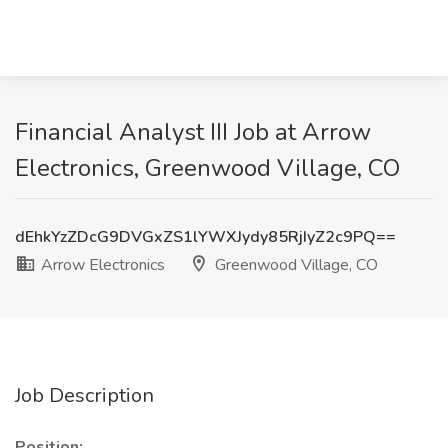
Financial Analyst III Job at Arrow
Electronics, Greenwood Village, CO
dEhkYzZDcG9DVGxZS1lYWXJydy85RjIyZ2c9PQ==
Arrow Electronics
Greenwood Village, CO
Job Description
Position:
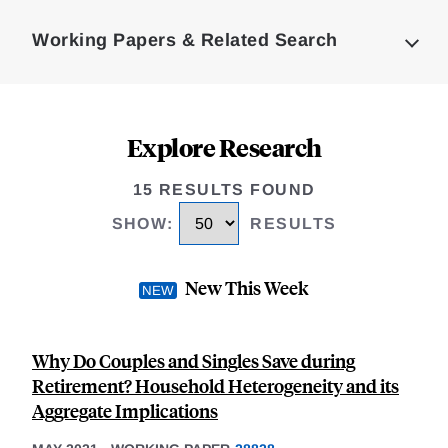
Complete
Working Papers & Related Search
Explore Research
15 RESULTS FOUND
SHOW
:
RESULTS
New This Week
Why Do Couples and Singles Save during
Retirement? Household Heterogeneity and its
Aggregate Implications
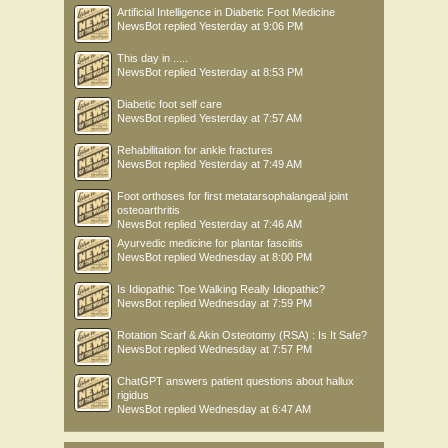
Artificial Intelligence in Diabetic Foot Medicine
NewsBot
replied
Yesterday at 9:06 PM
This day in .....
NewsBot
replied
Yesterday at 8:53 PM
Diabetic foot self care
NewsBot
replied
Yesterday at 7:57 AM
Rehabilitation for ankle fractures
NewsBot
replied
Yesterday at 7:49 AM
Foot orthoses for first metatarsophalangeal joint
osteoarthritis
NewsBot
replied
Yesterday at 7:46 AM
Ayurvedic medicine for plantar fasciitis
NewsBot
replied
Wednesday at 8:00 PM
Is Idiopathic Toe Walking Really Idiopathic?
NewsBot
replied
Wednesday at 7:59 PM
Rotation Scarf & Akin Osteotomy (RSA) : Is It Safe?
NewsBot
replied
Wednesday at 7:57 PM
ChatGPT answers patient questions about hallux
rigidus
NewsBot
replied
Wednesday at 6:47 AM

* * *

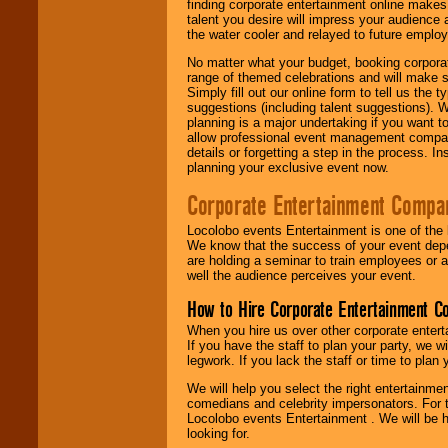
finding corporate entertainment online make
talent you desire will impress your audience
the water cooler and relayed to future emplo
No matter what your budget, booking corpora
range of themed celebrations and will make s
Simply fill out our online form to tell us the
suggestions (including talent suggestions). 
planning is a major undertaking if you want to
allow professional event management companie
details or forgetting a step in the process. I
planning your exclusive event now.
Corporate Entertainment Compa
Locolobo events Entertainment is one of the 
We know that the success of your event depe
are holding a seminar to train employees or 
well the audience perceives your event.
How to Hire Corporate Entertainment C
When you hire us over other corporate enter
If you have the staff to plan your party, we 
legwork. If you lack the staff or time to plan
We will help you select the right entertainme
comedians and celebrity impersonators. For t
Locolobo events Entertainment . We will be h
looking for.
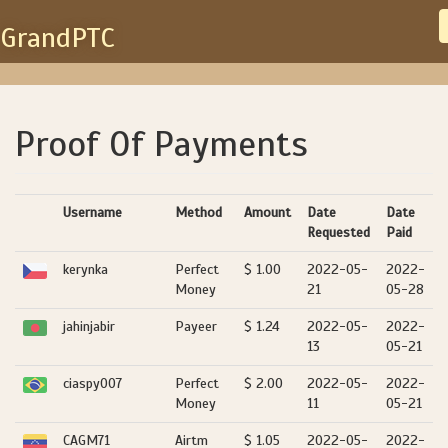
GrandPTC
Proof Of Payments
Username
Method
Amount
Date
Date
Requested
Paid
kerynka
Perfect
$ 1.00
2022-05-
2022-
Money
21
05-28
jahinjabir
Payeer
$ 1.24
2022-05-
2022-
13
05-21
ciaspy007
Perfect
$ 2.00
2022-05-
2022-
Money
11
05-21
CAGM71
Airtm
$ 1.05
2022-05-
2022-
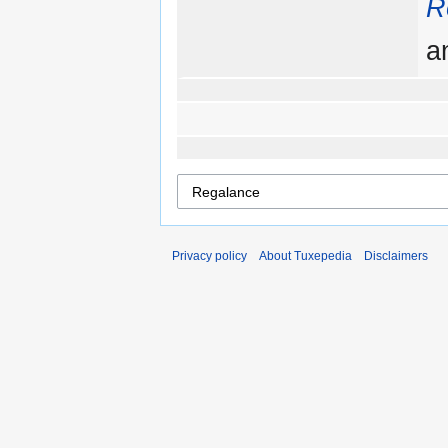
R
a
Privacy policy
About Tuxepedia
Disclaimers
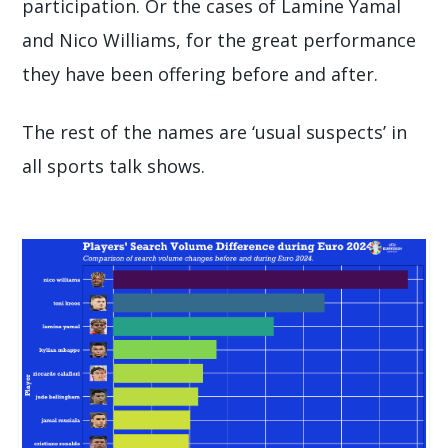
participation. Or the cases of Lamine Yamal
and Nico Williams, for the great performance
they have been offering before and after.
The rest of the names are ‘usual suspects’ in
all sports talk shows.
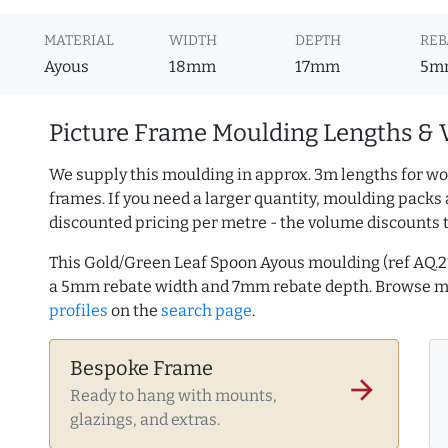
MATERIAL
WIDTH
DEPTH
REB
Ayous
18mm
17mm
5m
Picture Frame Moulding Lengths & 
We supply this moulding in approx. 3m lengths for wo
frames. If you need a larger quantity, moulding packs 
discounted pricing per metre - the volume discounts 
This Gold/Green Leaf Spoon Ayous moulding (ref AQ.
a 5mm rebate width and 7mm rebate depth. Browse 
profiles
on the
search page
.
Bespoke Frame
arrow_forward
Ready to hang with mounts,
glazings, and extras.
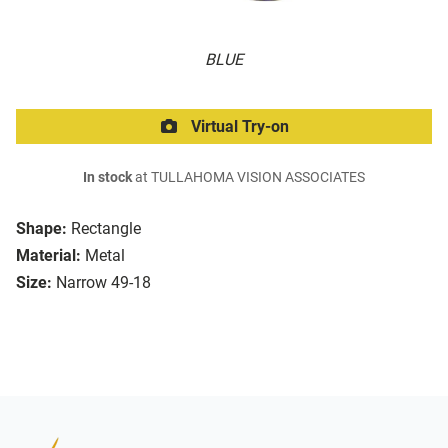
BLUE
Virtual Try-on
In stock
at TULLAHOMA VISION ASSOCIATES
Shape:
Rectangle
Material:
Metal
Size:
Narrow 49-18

* * *

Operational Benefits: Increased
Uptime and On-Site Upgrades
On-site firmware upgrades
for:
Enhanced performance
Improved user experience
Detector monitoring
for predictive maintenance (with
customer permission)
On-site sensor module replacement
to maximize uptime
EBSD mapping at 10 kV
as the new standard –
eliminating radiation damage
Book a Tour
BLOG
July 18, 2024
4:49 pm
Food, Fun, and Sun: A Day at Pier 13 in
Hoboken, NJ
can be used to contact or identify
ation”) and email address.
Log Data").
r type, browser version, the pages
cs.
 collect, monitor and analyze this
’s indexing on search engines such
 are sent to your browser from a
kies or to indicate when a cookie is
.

> [Task details]: Beginning at the line with "Yesterday at 9:06 PM" and stopping after the line with "Yesterday at 7:46 AM", please write out every line of the data above exactly and nothing else.

> [Output below]:
Yesterday at 9:06 PM
This day in .....
NewsBot
replied
Yesterday at 8:53 PM
Diabetic foot self care
NewsBot
replied
Yesterday at 7:57 AM
Rehabilitation for ankle fractures
NewsBot
replied
Yesterday at 7:49 AM
Foot orthoses for first metatarsophalangeal joint
osteoarthritis
NewsBot
replied
Yesterday at 7:46 AM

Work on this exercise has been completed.